### TASK ITEM:
Can you copy out the data exactly? Leave the images out.

### INPUT DATA:

====

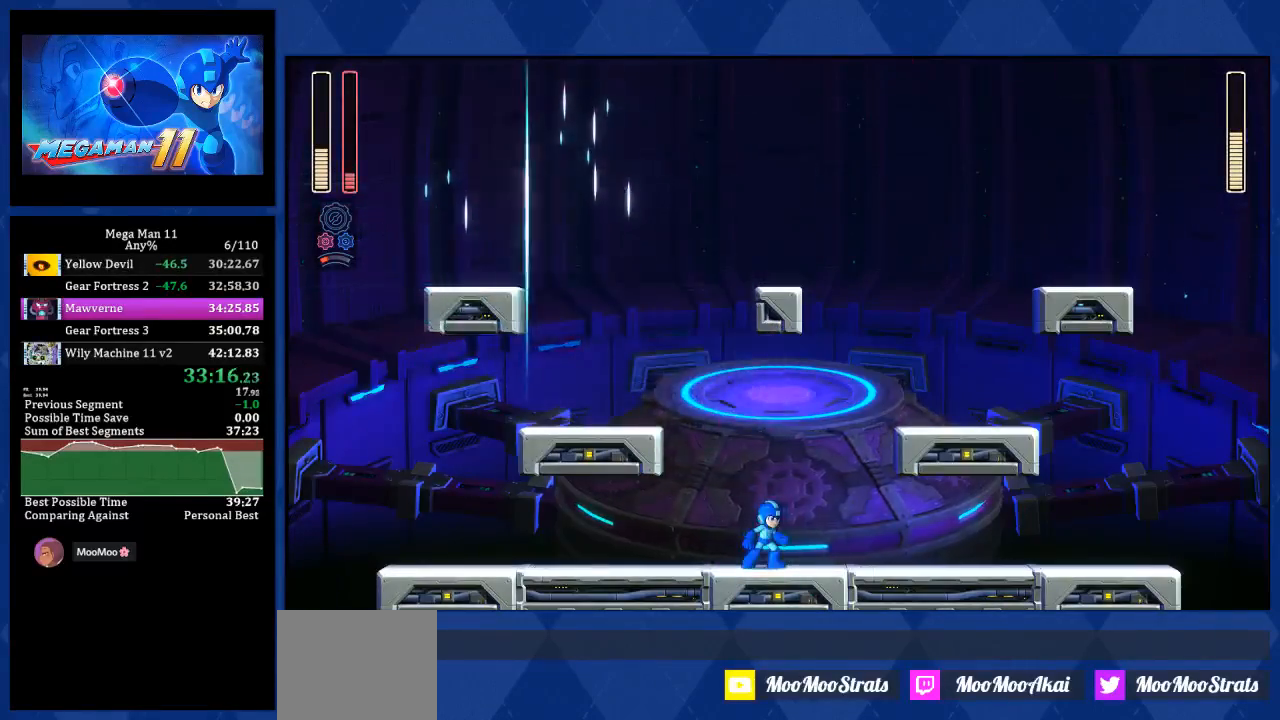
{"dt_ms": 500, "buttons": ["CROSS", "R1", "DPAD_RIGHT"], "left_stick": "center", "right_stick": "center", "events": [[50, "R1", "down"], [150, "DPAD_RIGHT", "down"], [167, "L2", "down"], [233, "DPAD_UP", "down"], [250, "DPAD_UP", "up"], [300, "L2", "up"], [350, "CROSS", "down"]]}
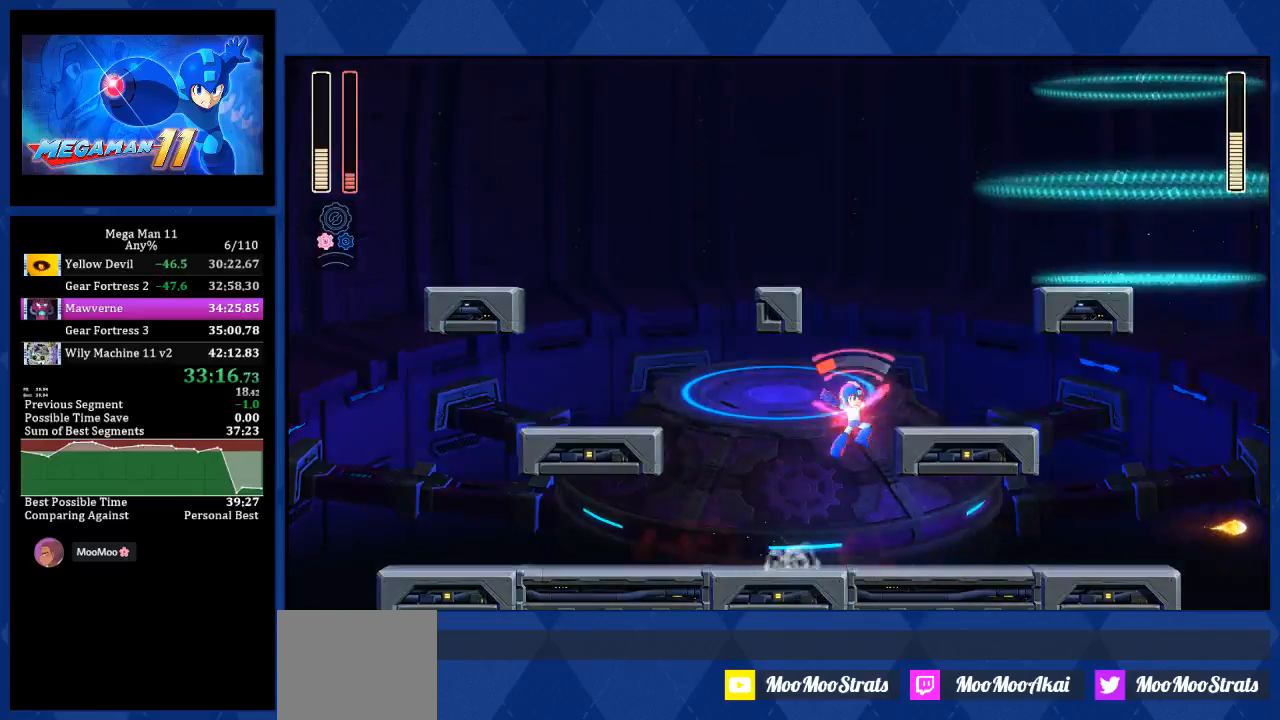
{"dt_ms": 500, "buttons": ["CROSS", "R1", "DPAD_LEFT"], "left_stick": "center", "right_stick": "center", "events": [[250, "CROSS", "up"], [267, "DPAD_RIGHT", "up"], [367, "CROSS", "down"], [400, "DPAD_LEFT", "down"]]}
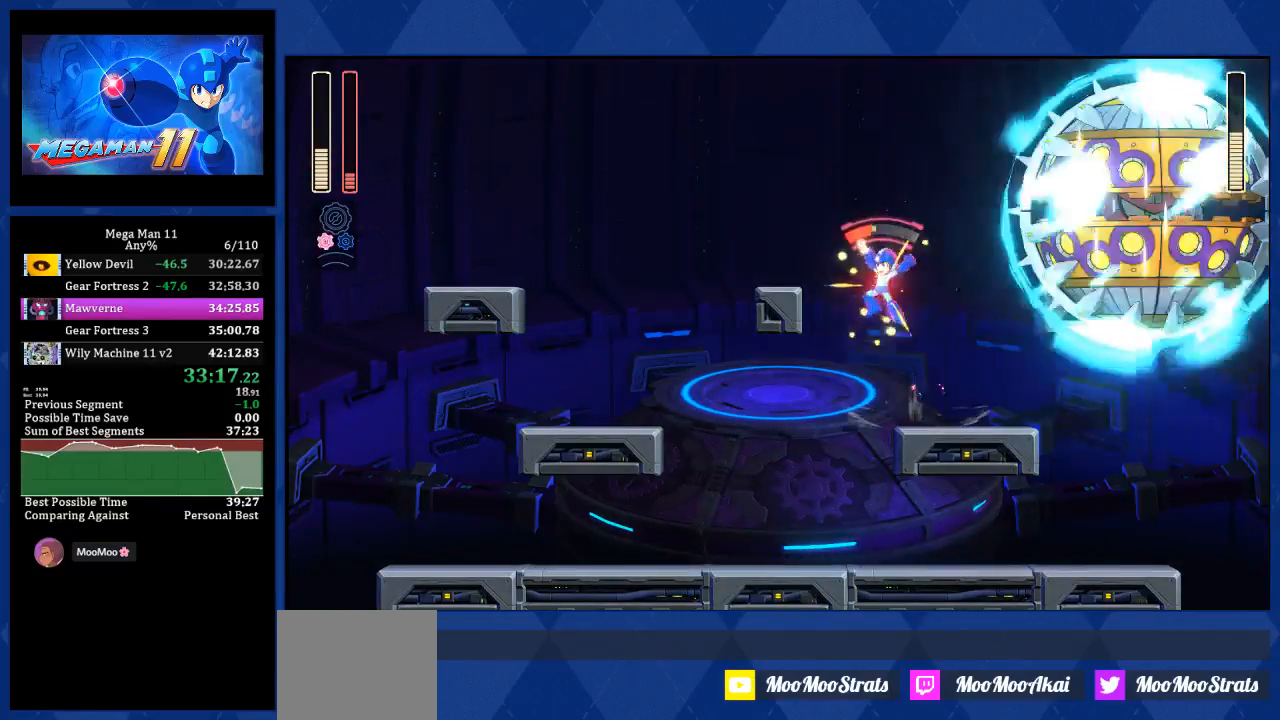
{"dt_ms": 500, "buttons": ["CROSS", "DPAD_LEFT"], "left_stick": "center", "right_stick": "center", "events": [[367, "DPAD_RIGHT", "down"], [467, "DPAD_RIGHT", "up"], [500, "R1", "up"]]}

====

### OUTPUT BELOW:
{"dt_ms": 500, "buttons": ["CROSS", "R1", "DPAD_RIGHT"], "left_stick": "center", "right_stick": "center", "events": [[50, "R1", "down"], [150, "DPAD_RIGHT", "down"], [167, "L2", "down"], [233, "DPAD_UP", "down"], [250, "DPAD_UP", "up"], [300, "L2", "up"], [350, "CROSS", "down"]]}
{"dt_ms": 500, "buttons": ["CROSS", "R1", "DPAD_LEFT"], "left_stick": "center", "right_stick": "center", "events": [[250, "CROSS", "up"], [267, "DPAD_RIGHT", "up"], [367, "CROSS", "down"], [400, "DPAD_LEFT", "down"]]}
{"dt_ms": 500, "buttons": ["CROSS", "DPAD_LEFT"], "left_stick": "center", "right_stick": "center", "events": [[367, "DPAD_RIGHT", "down"], [467, "DPAD_RIGHT", "up"], [500, "R1", "up"]]}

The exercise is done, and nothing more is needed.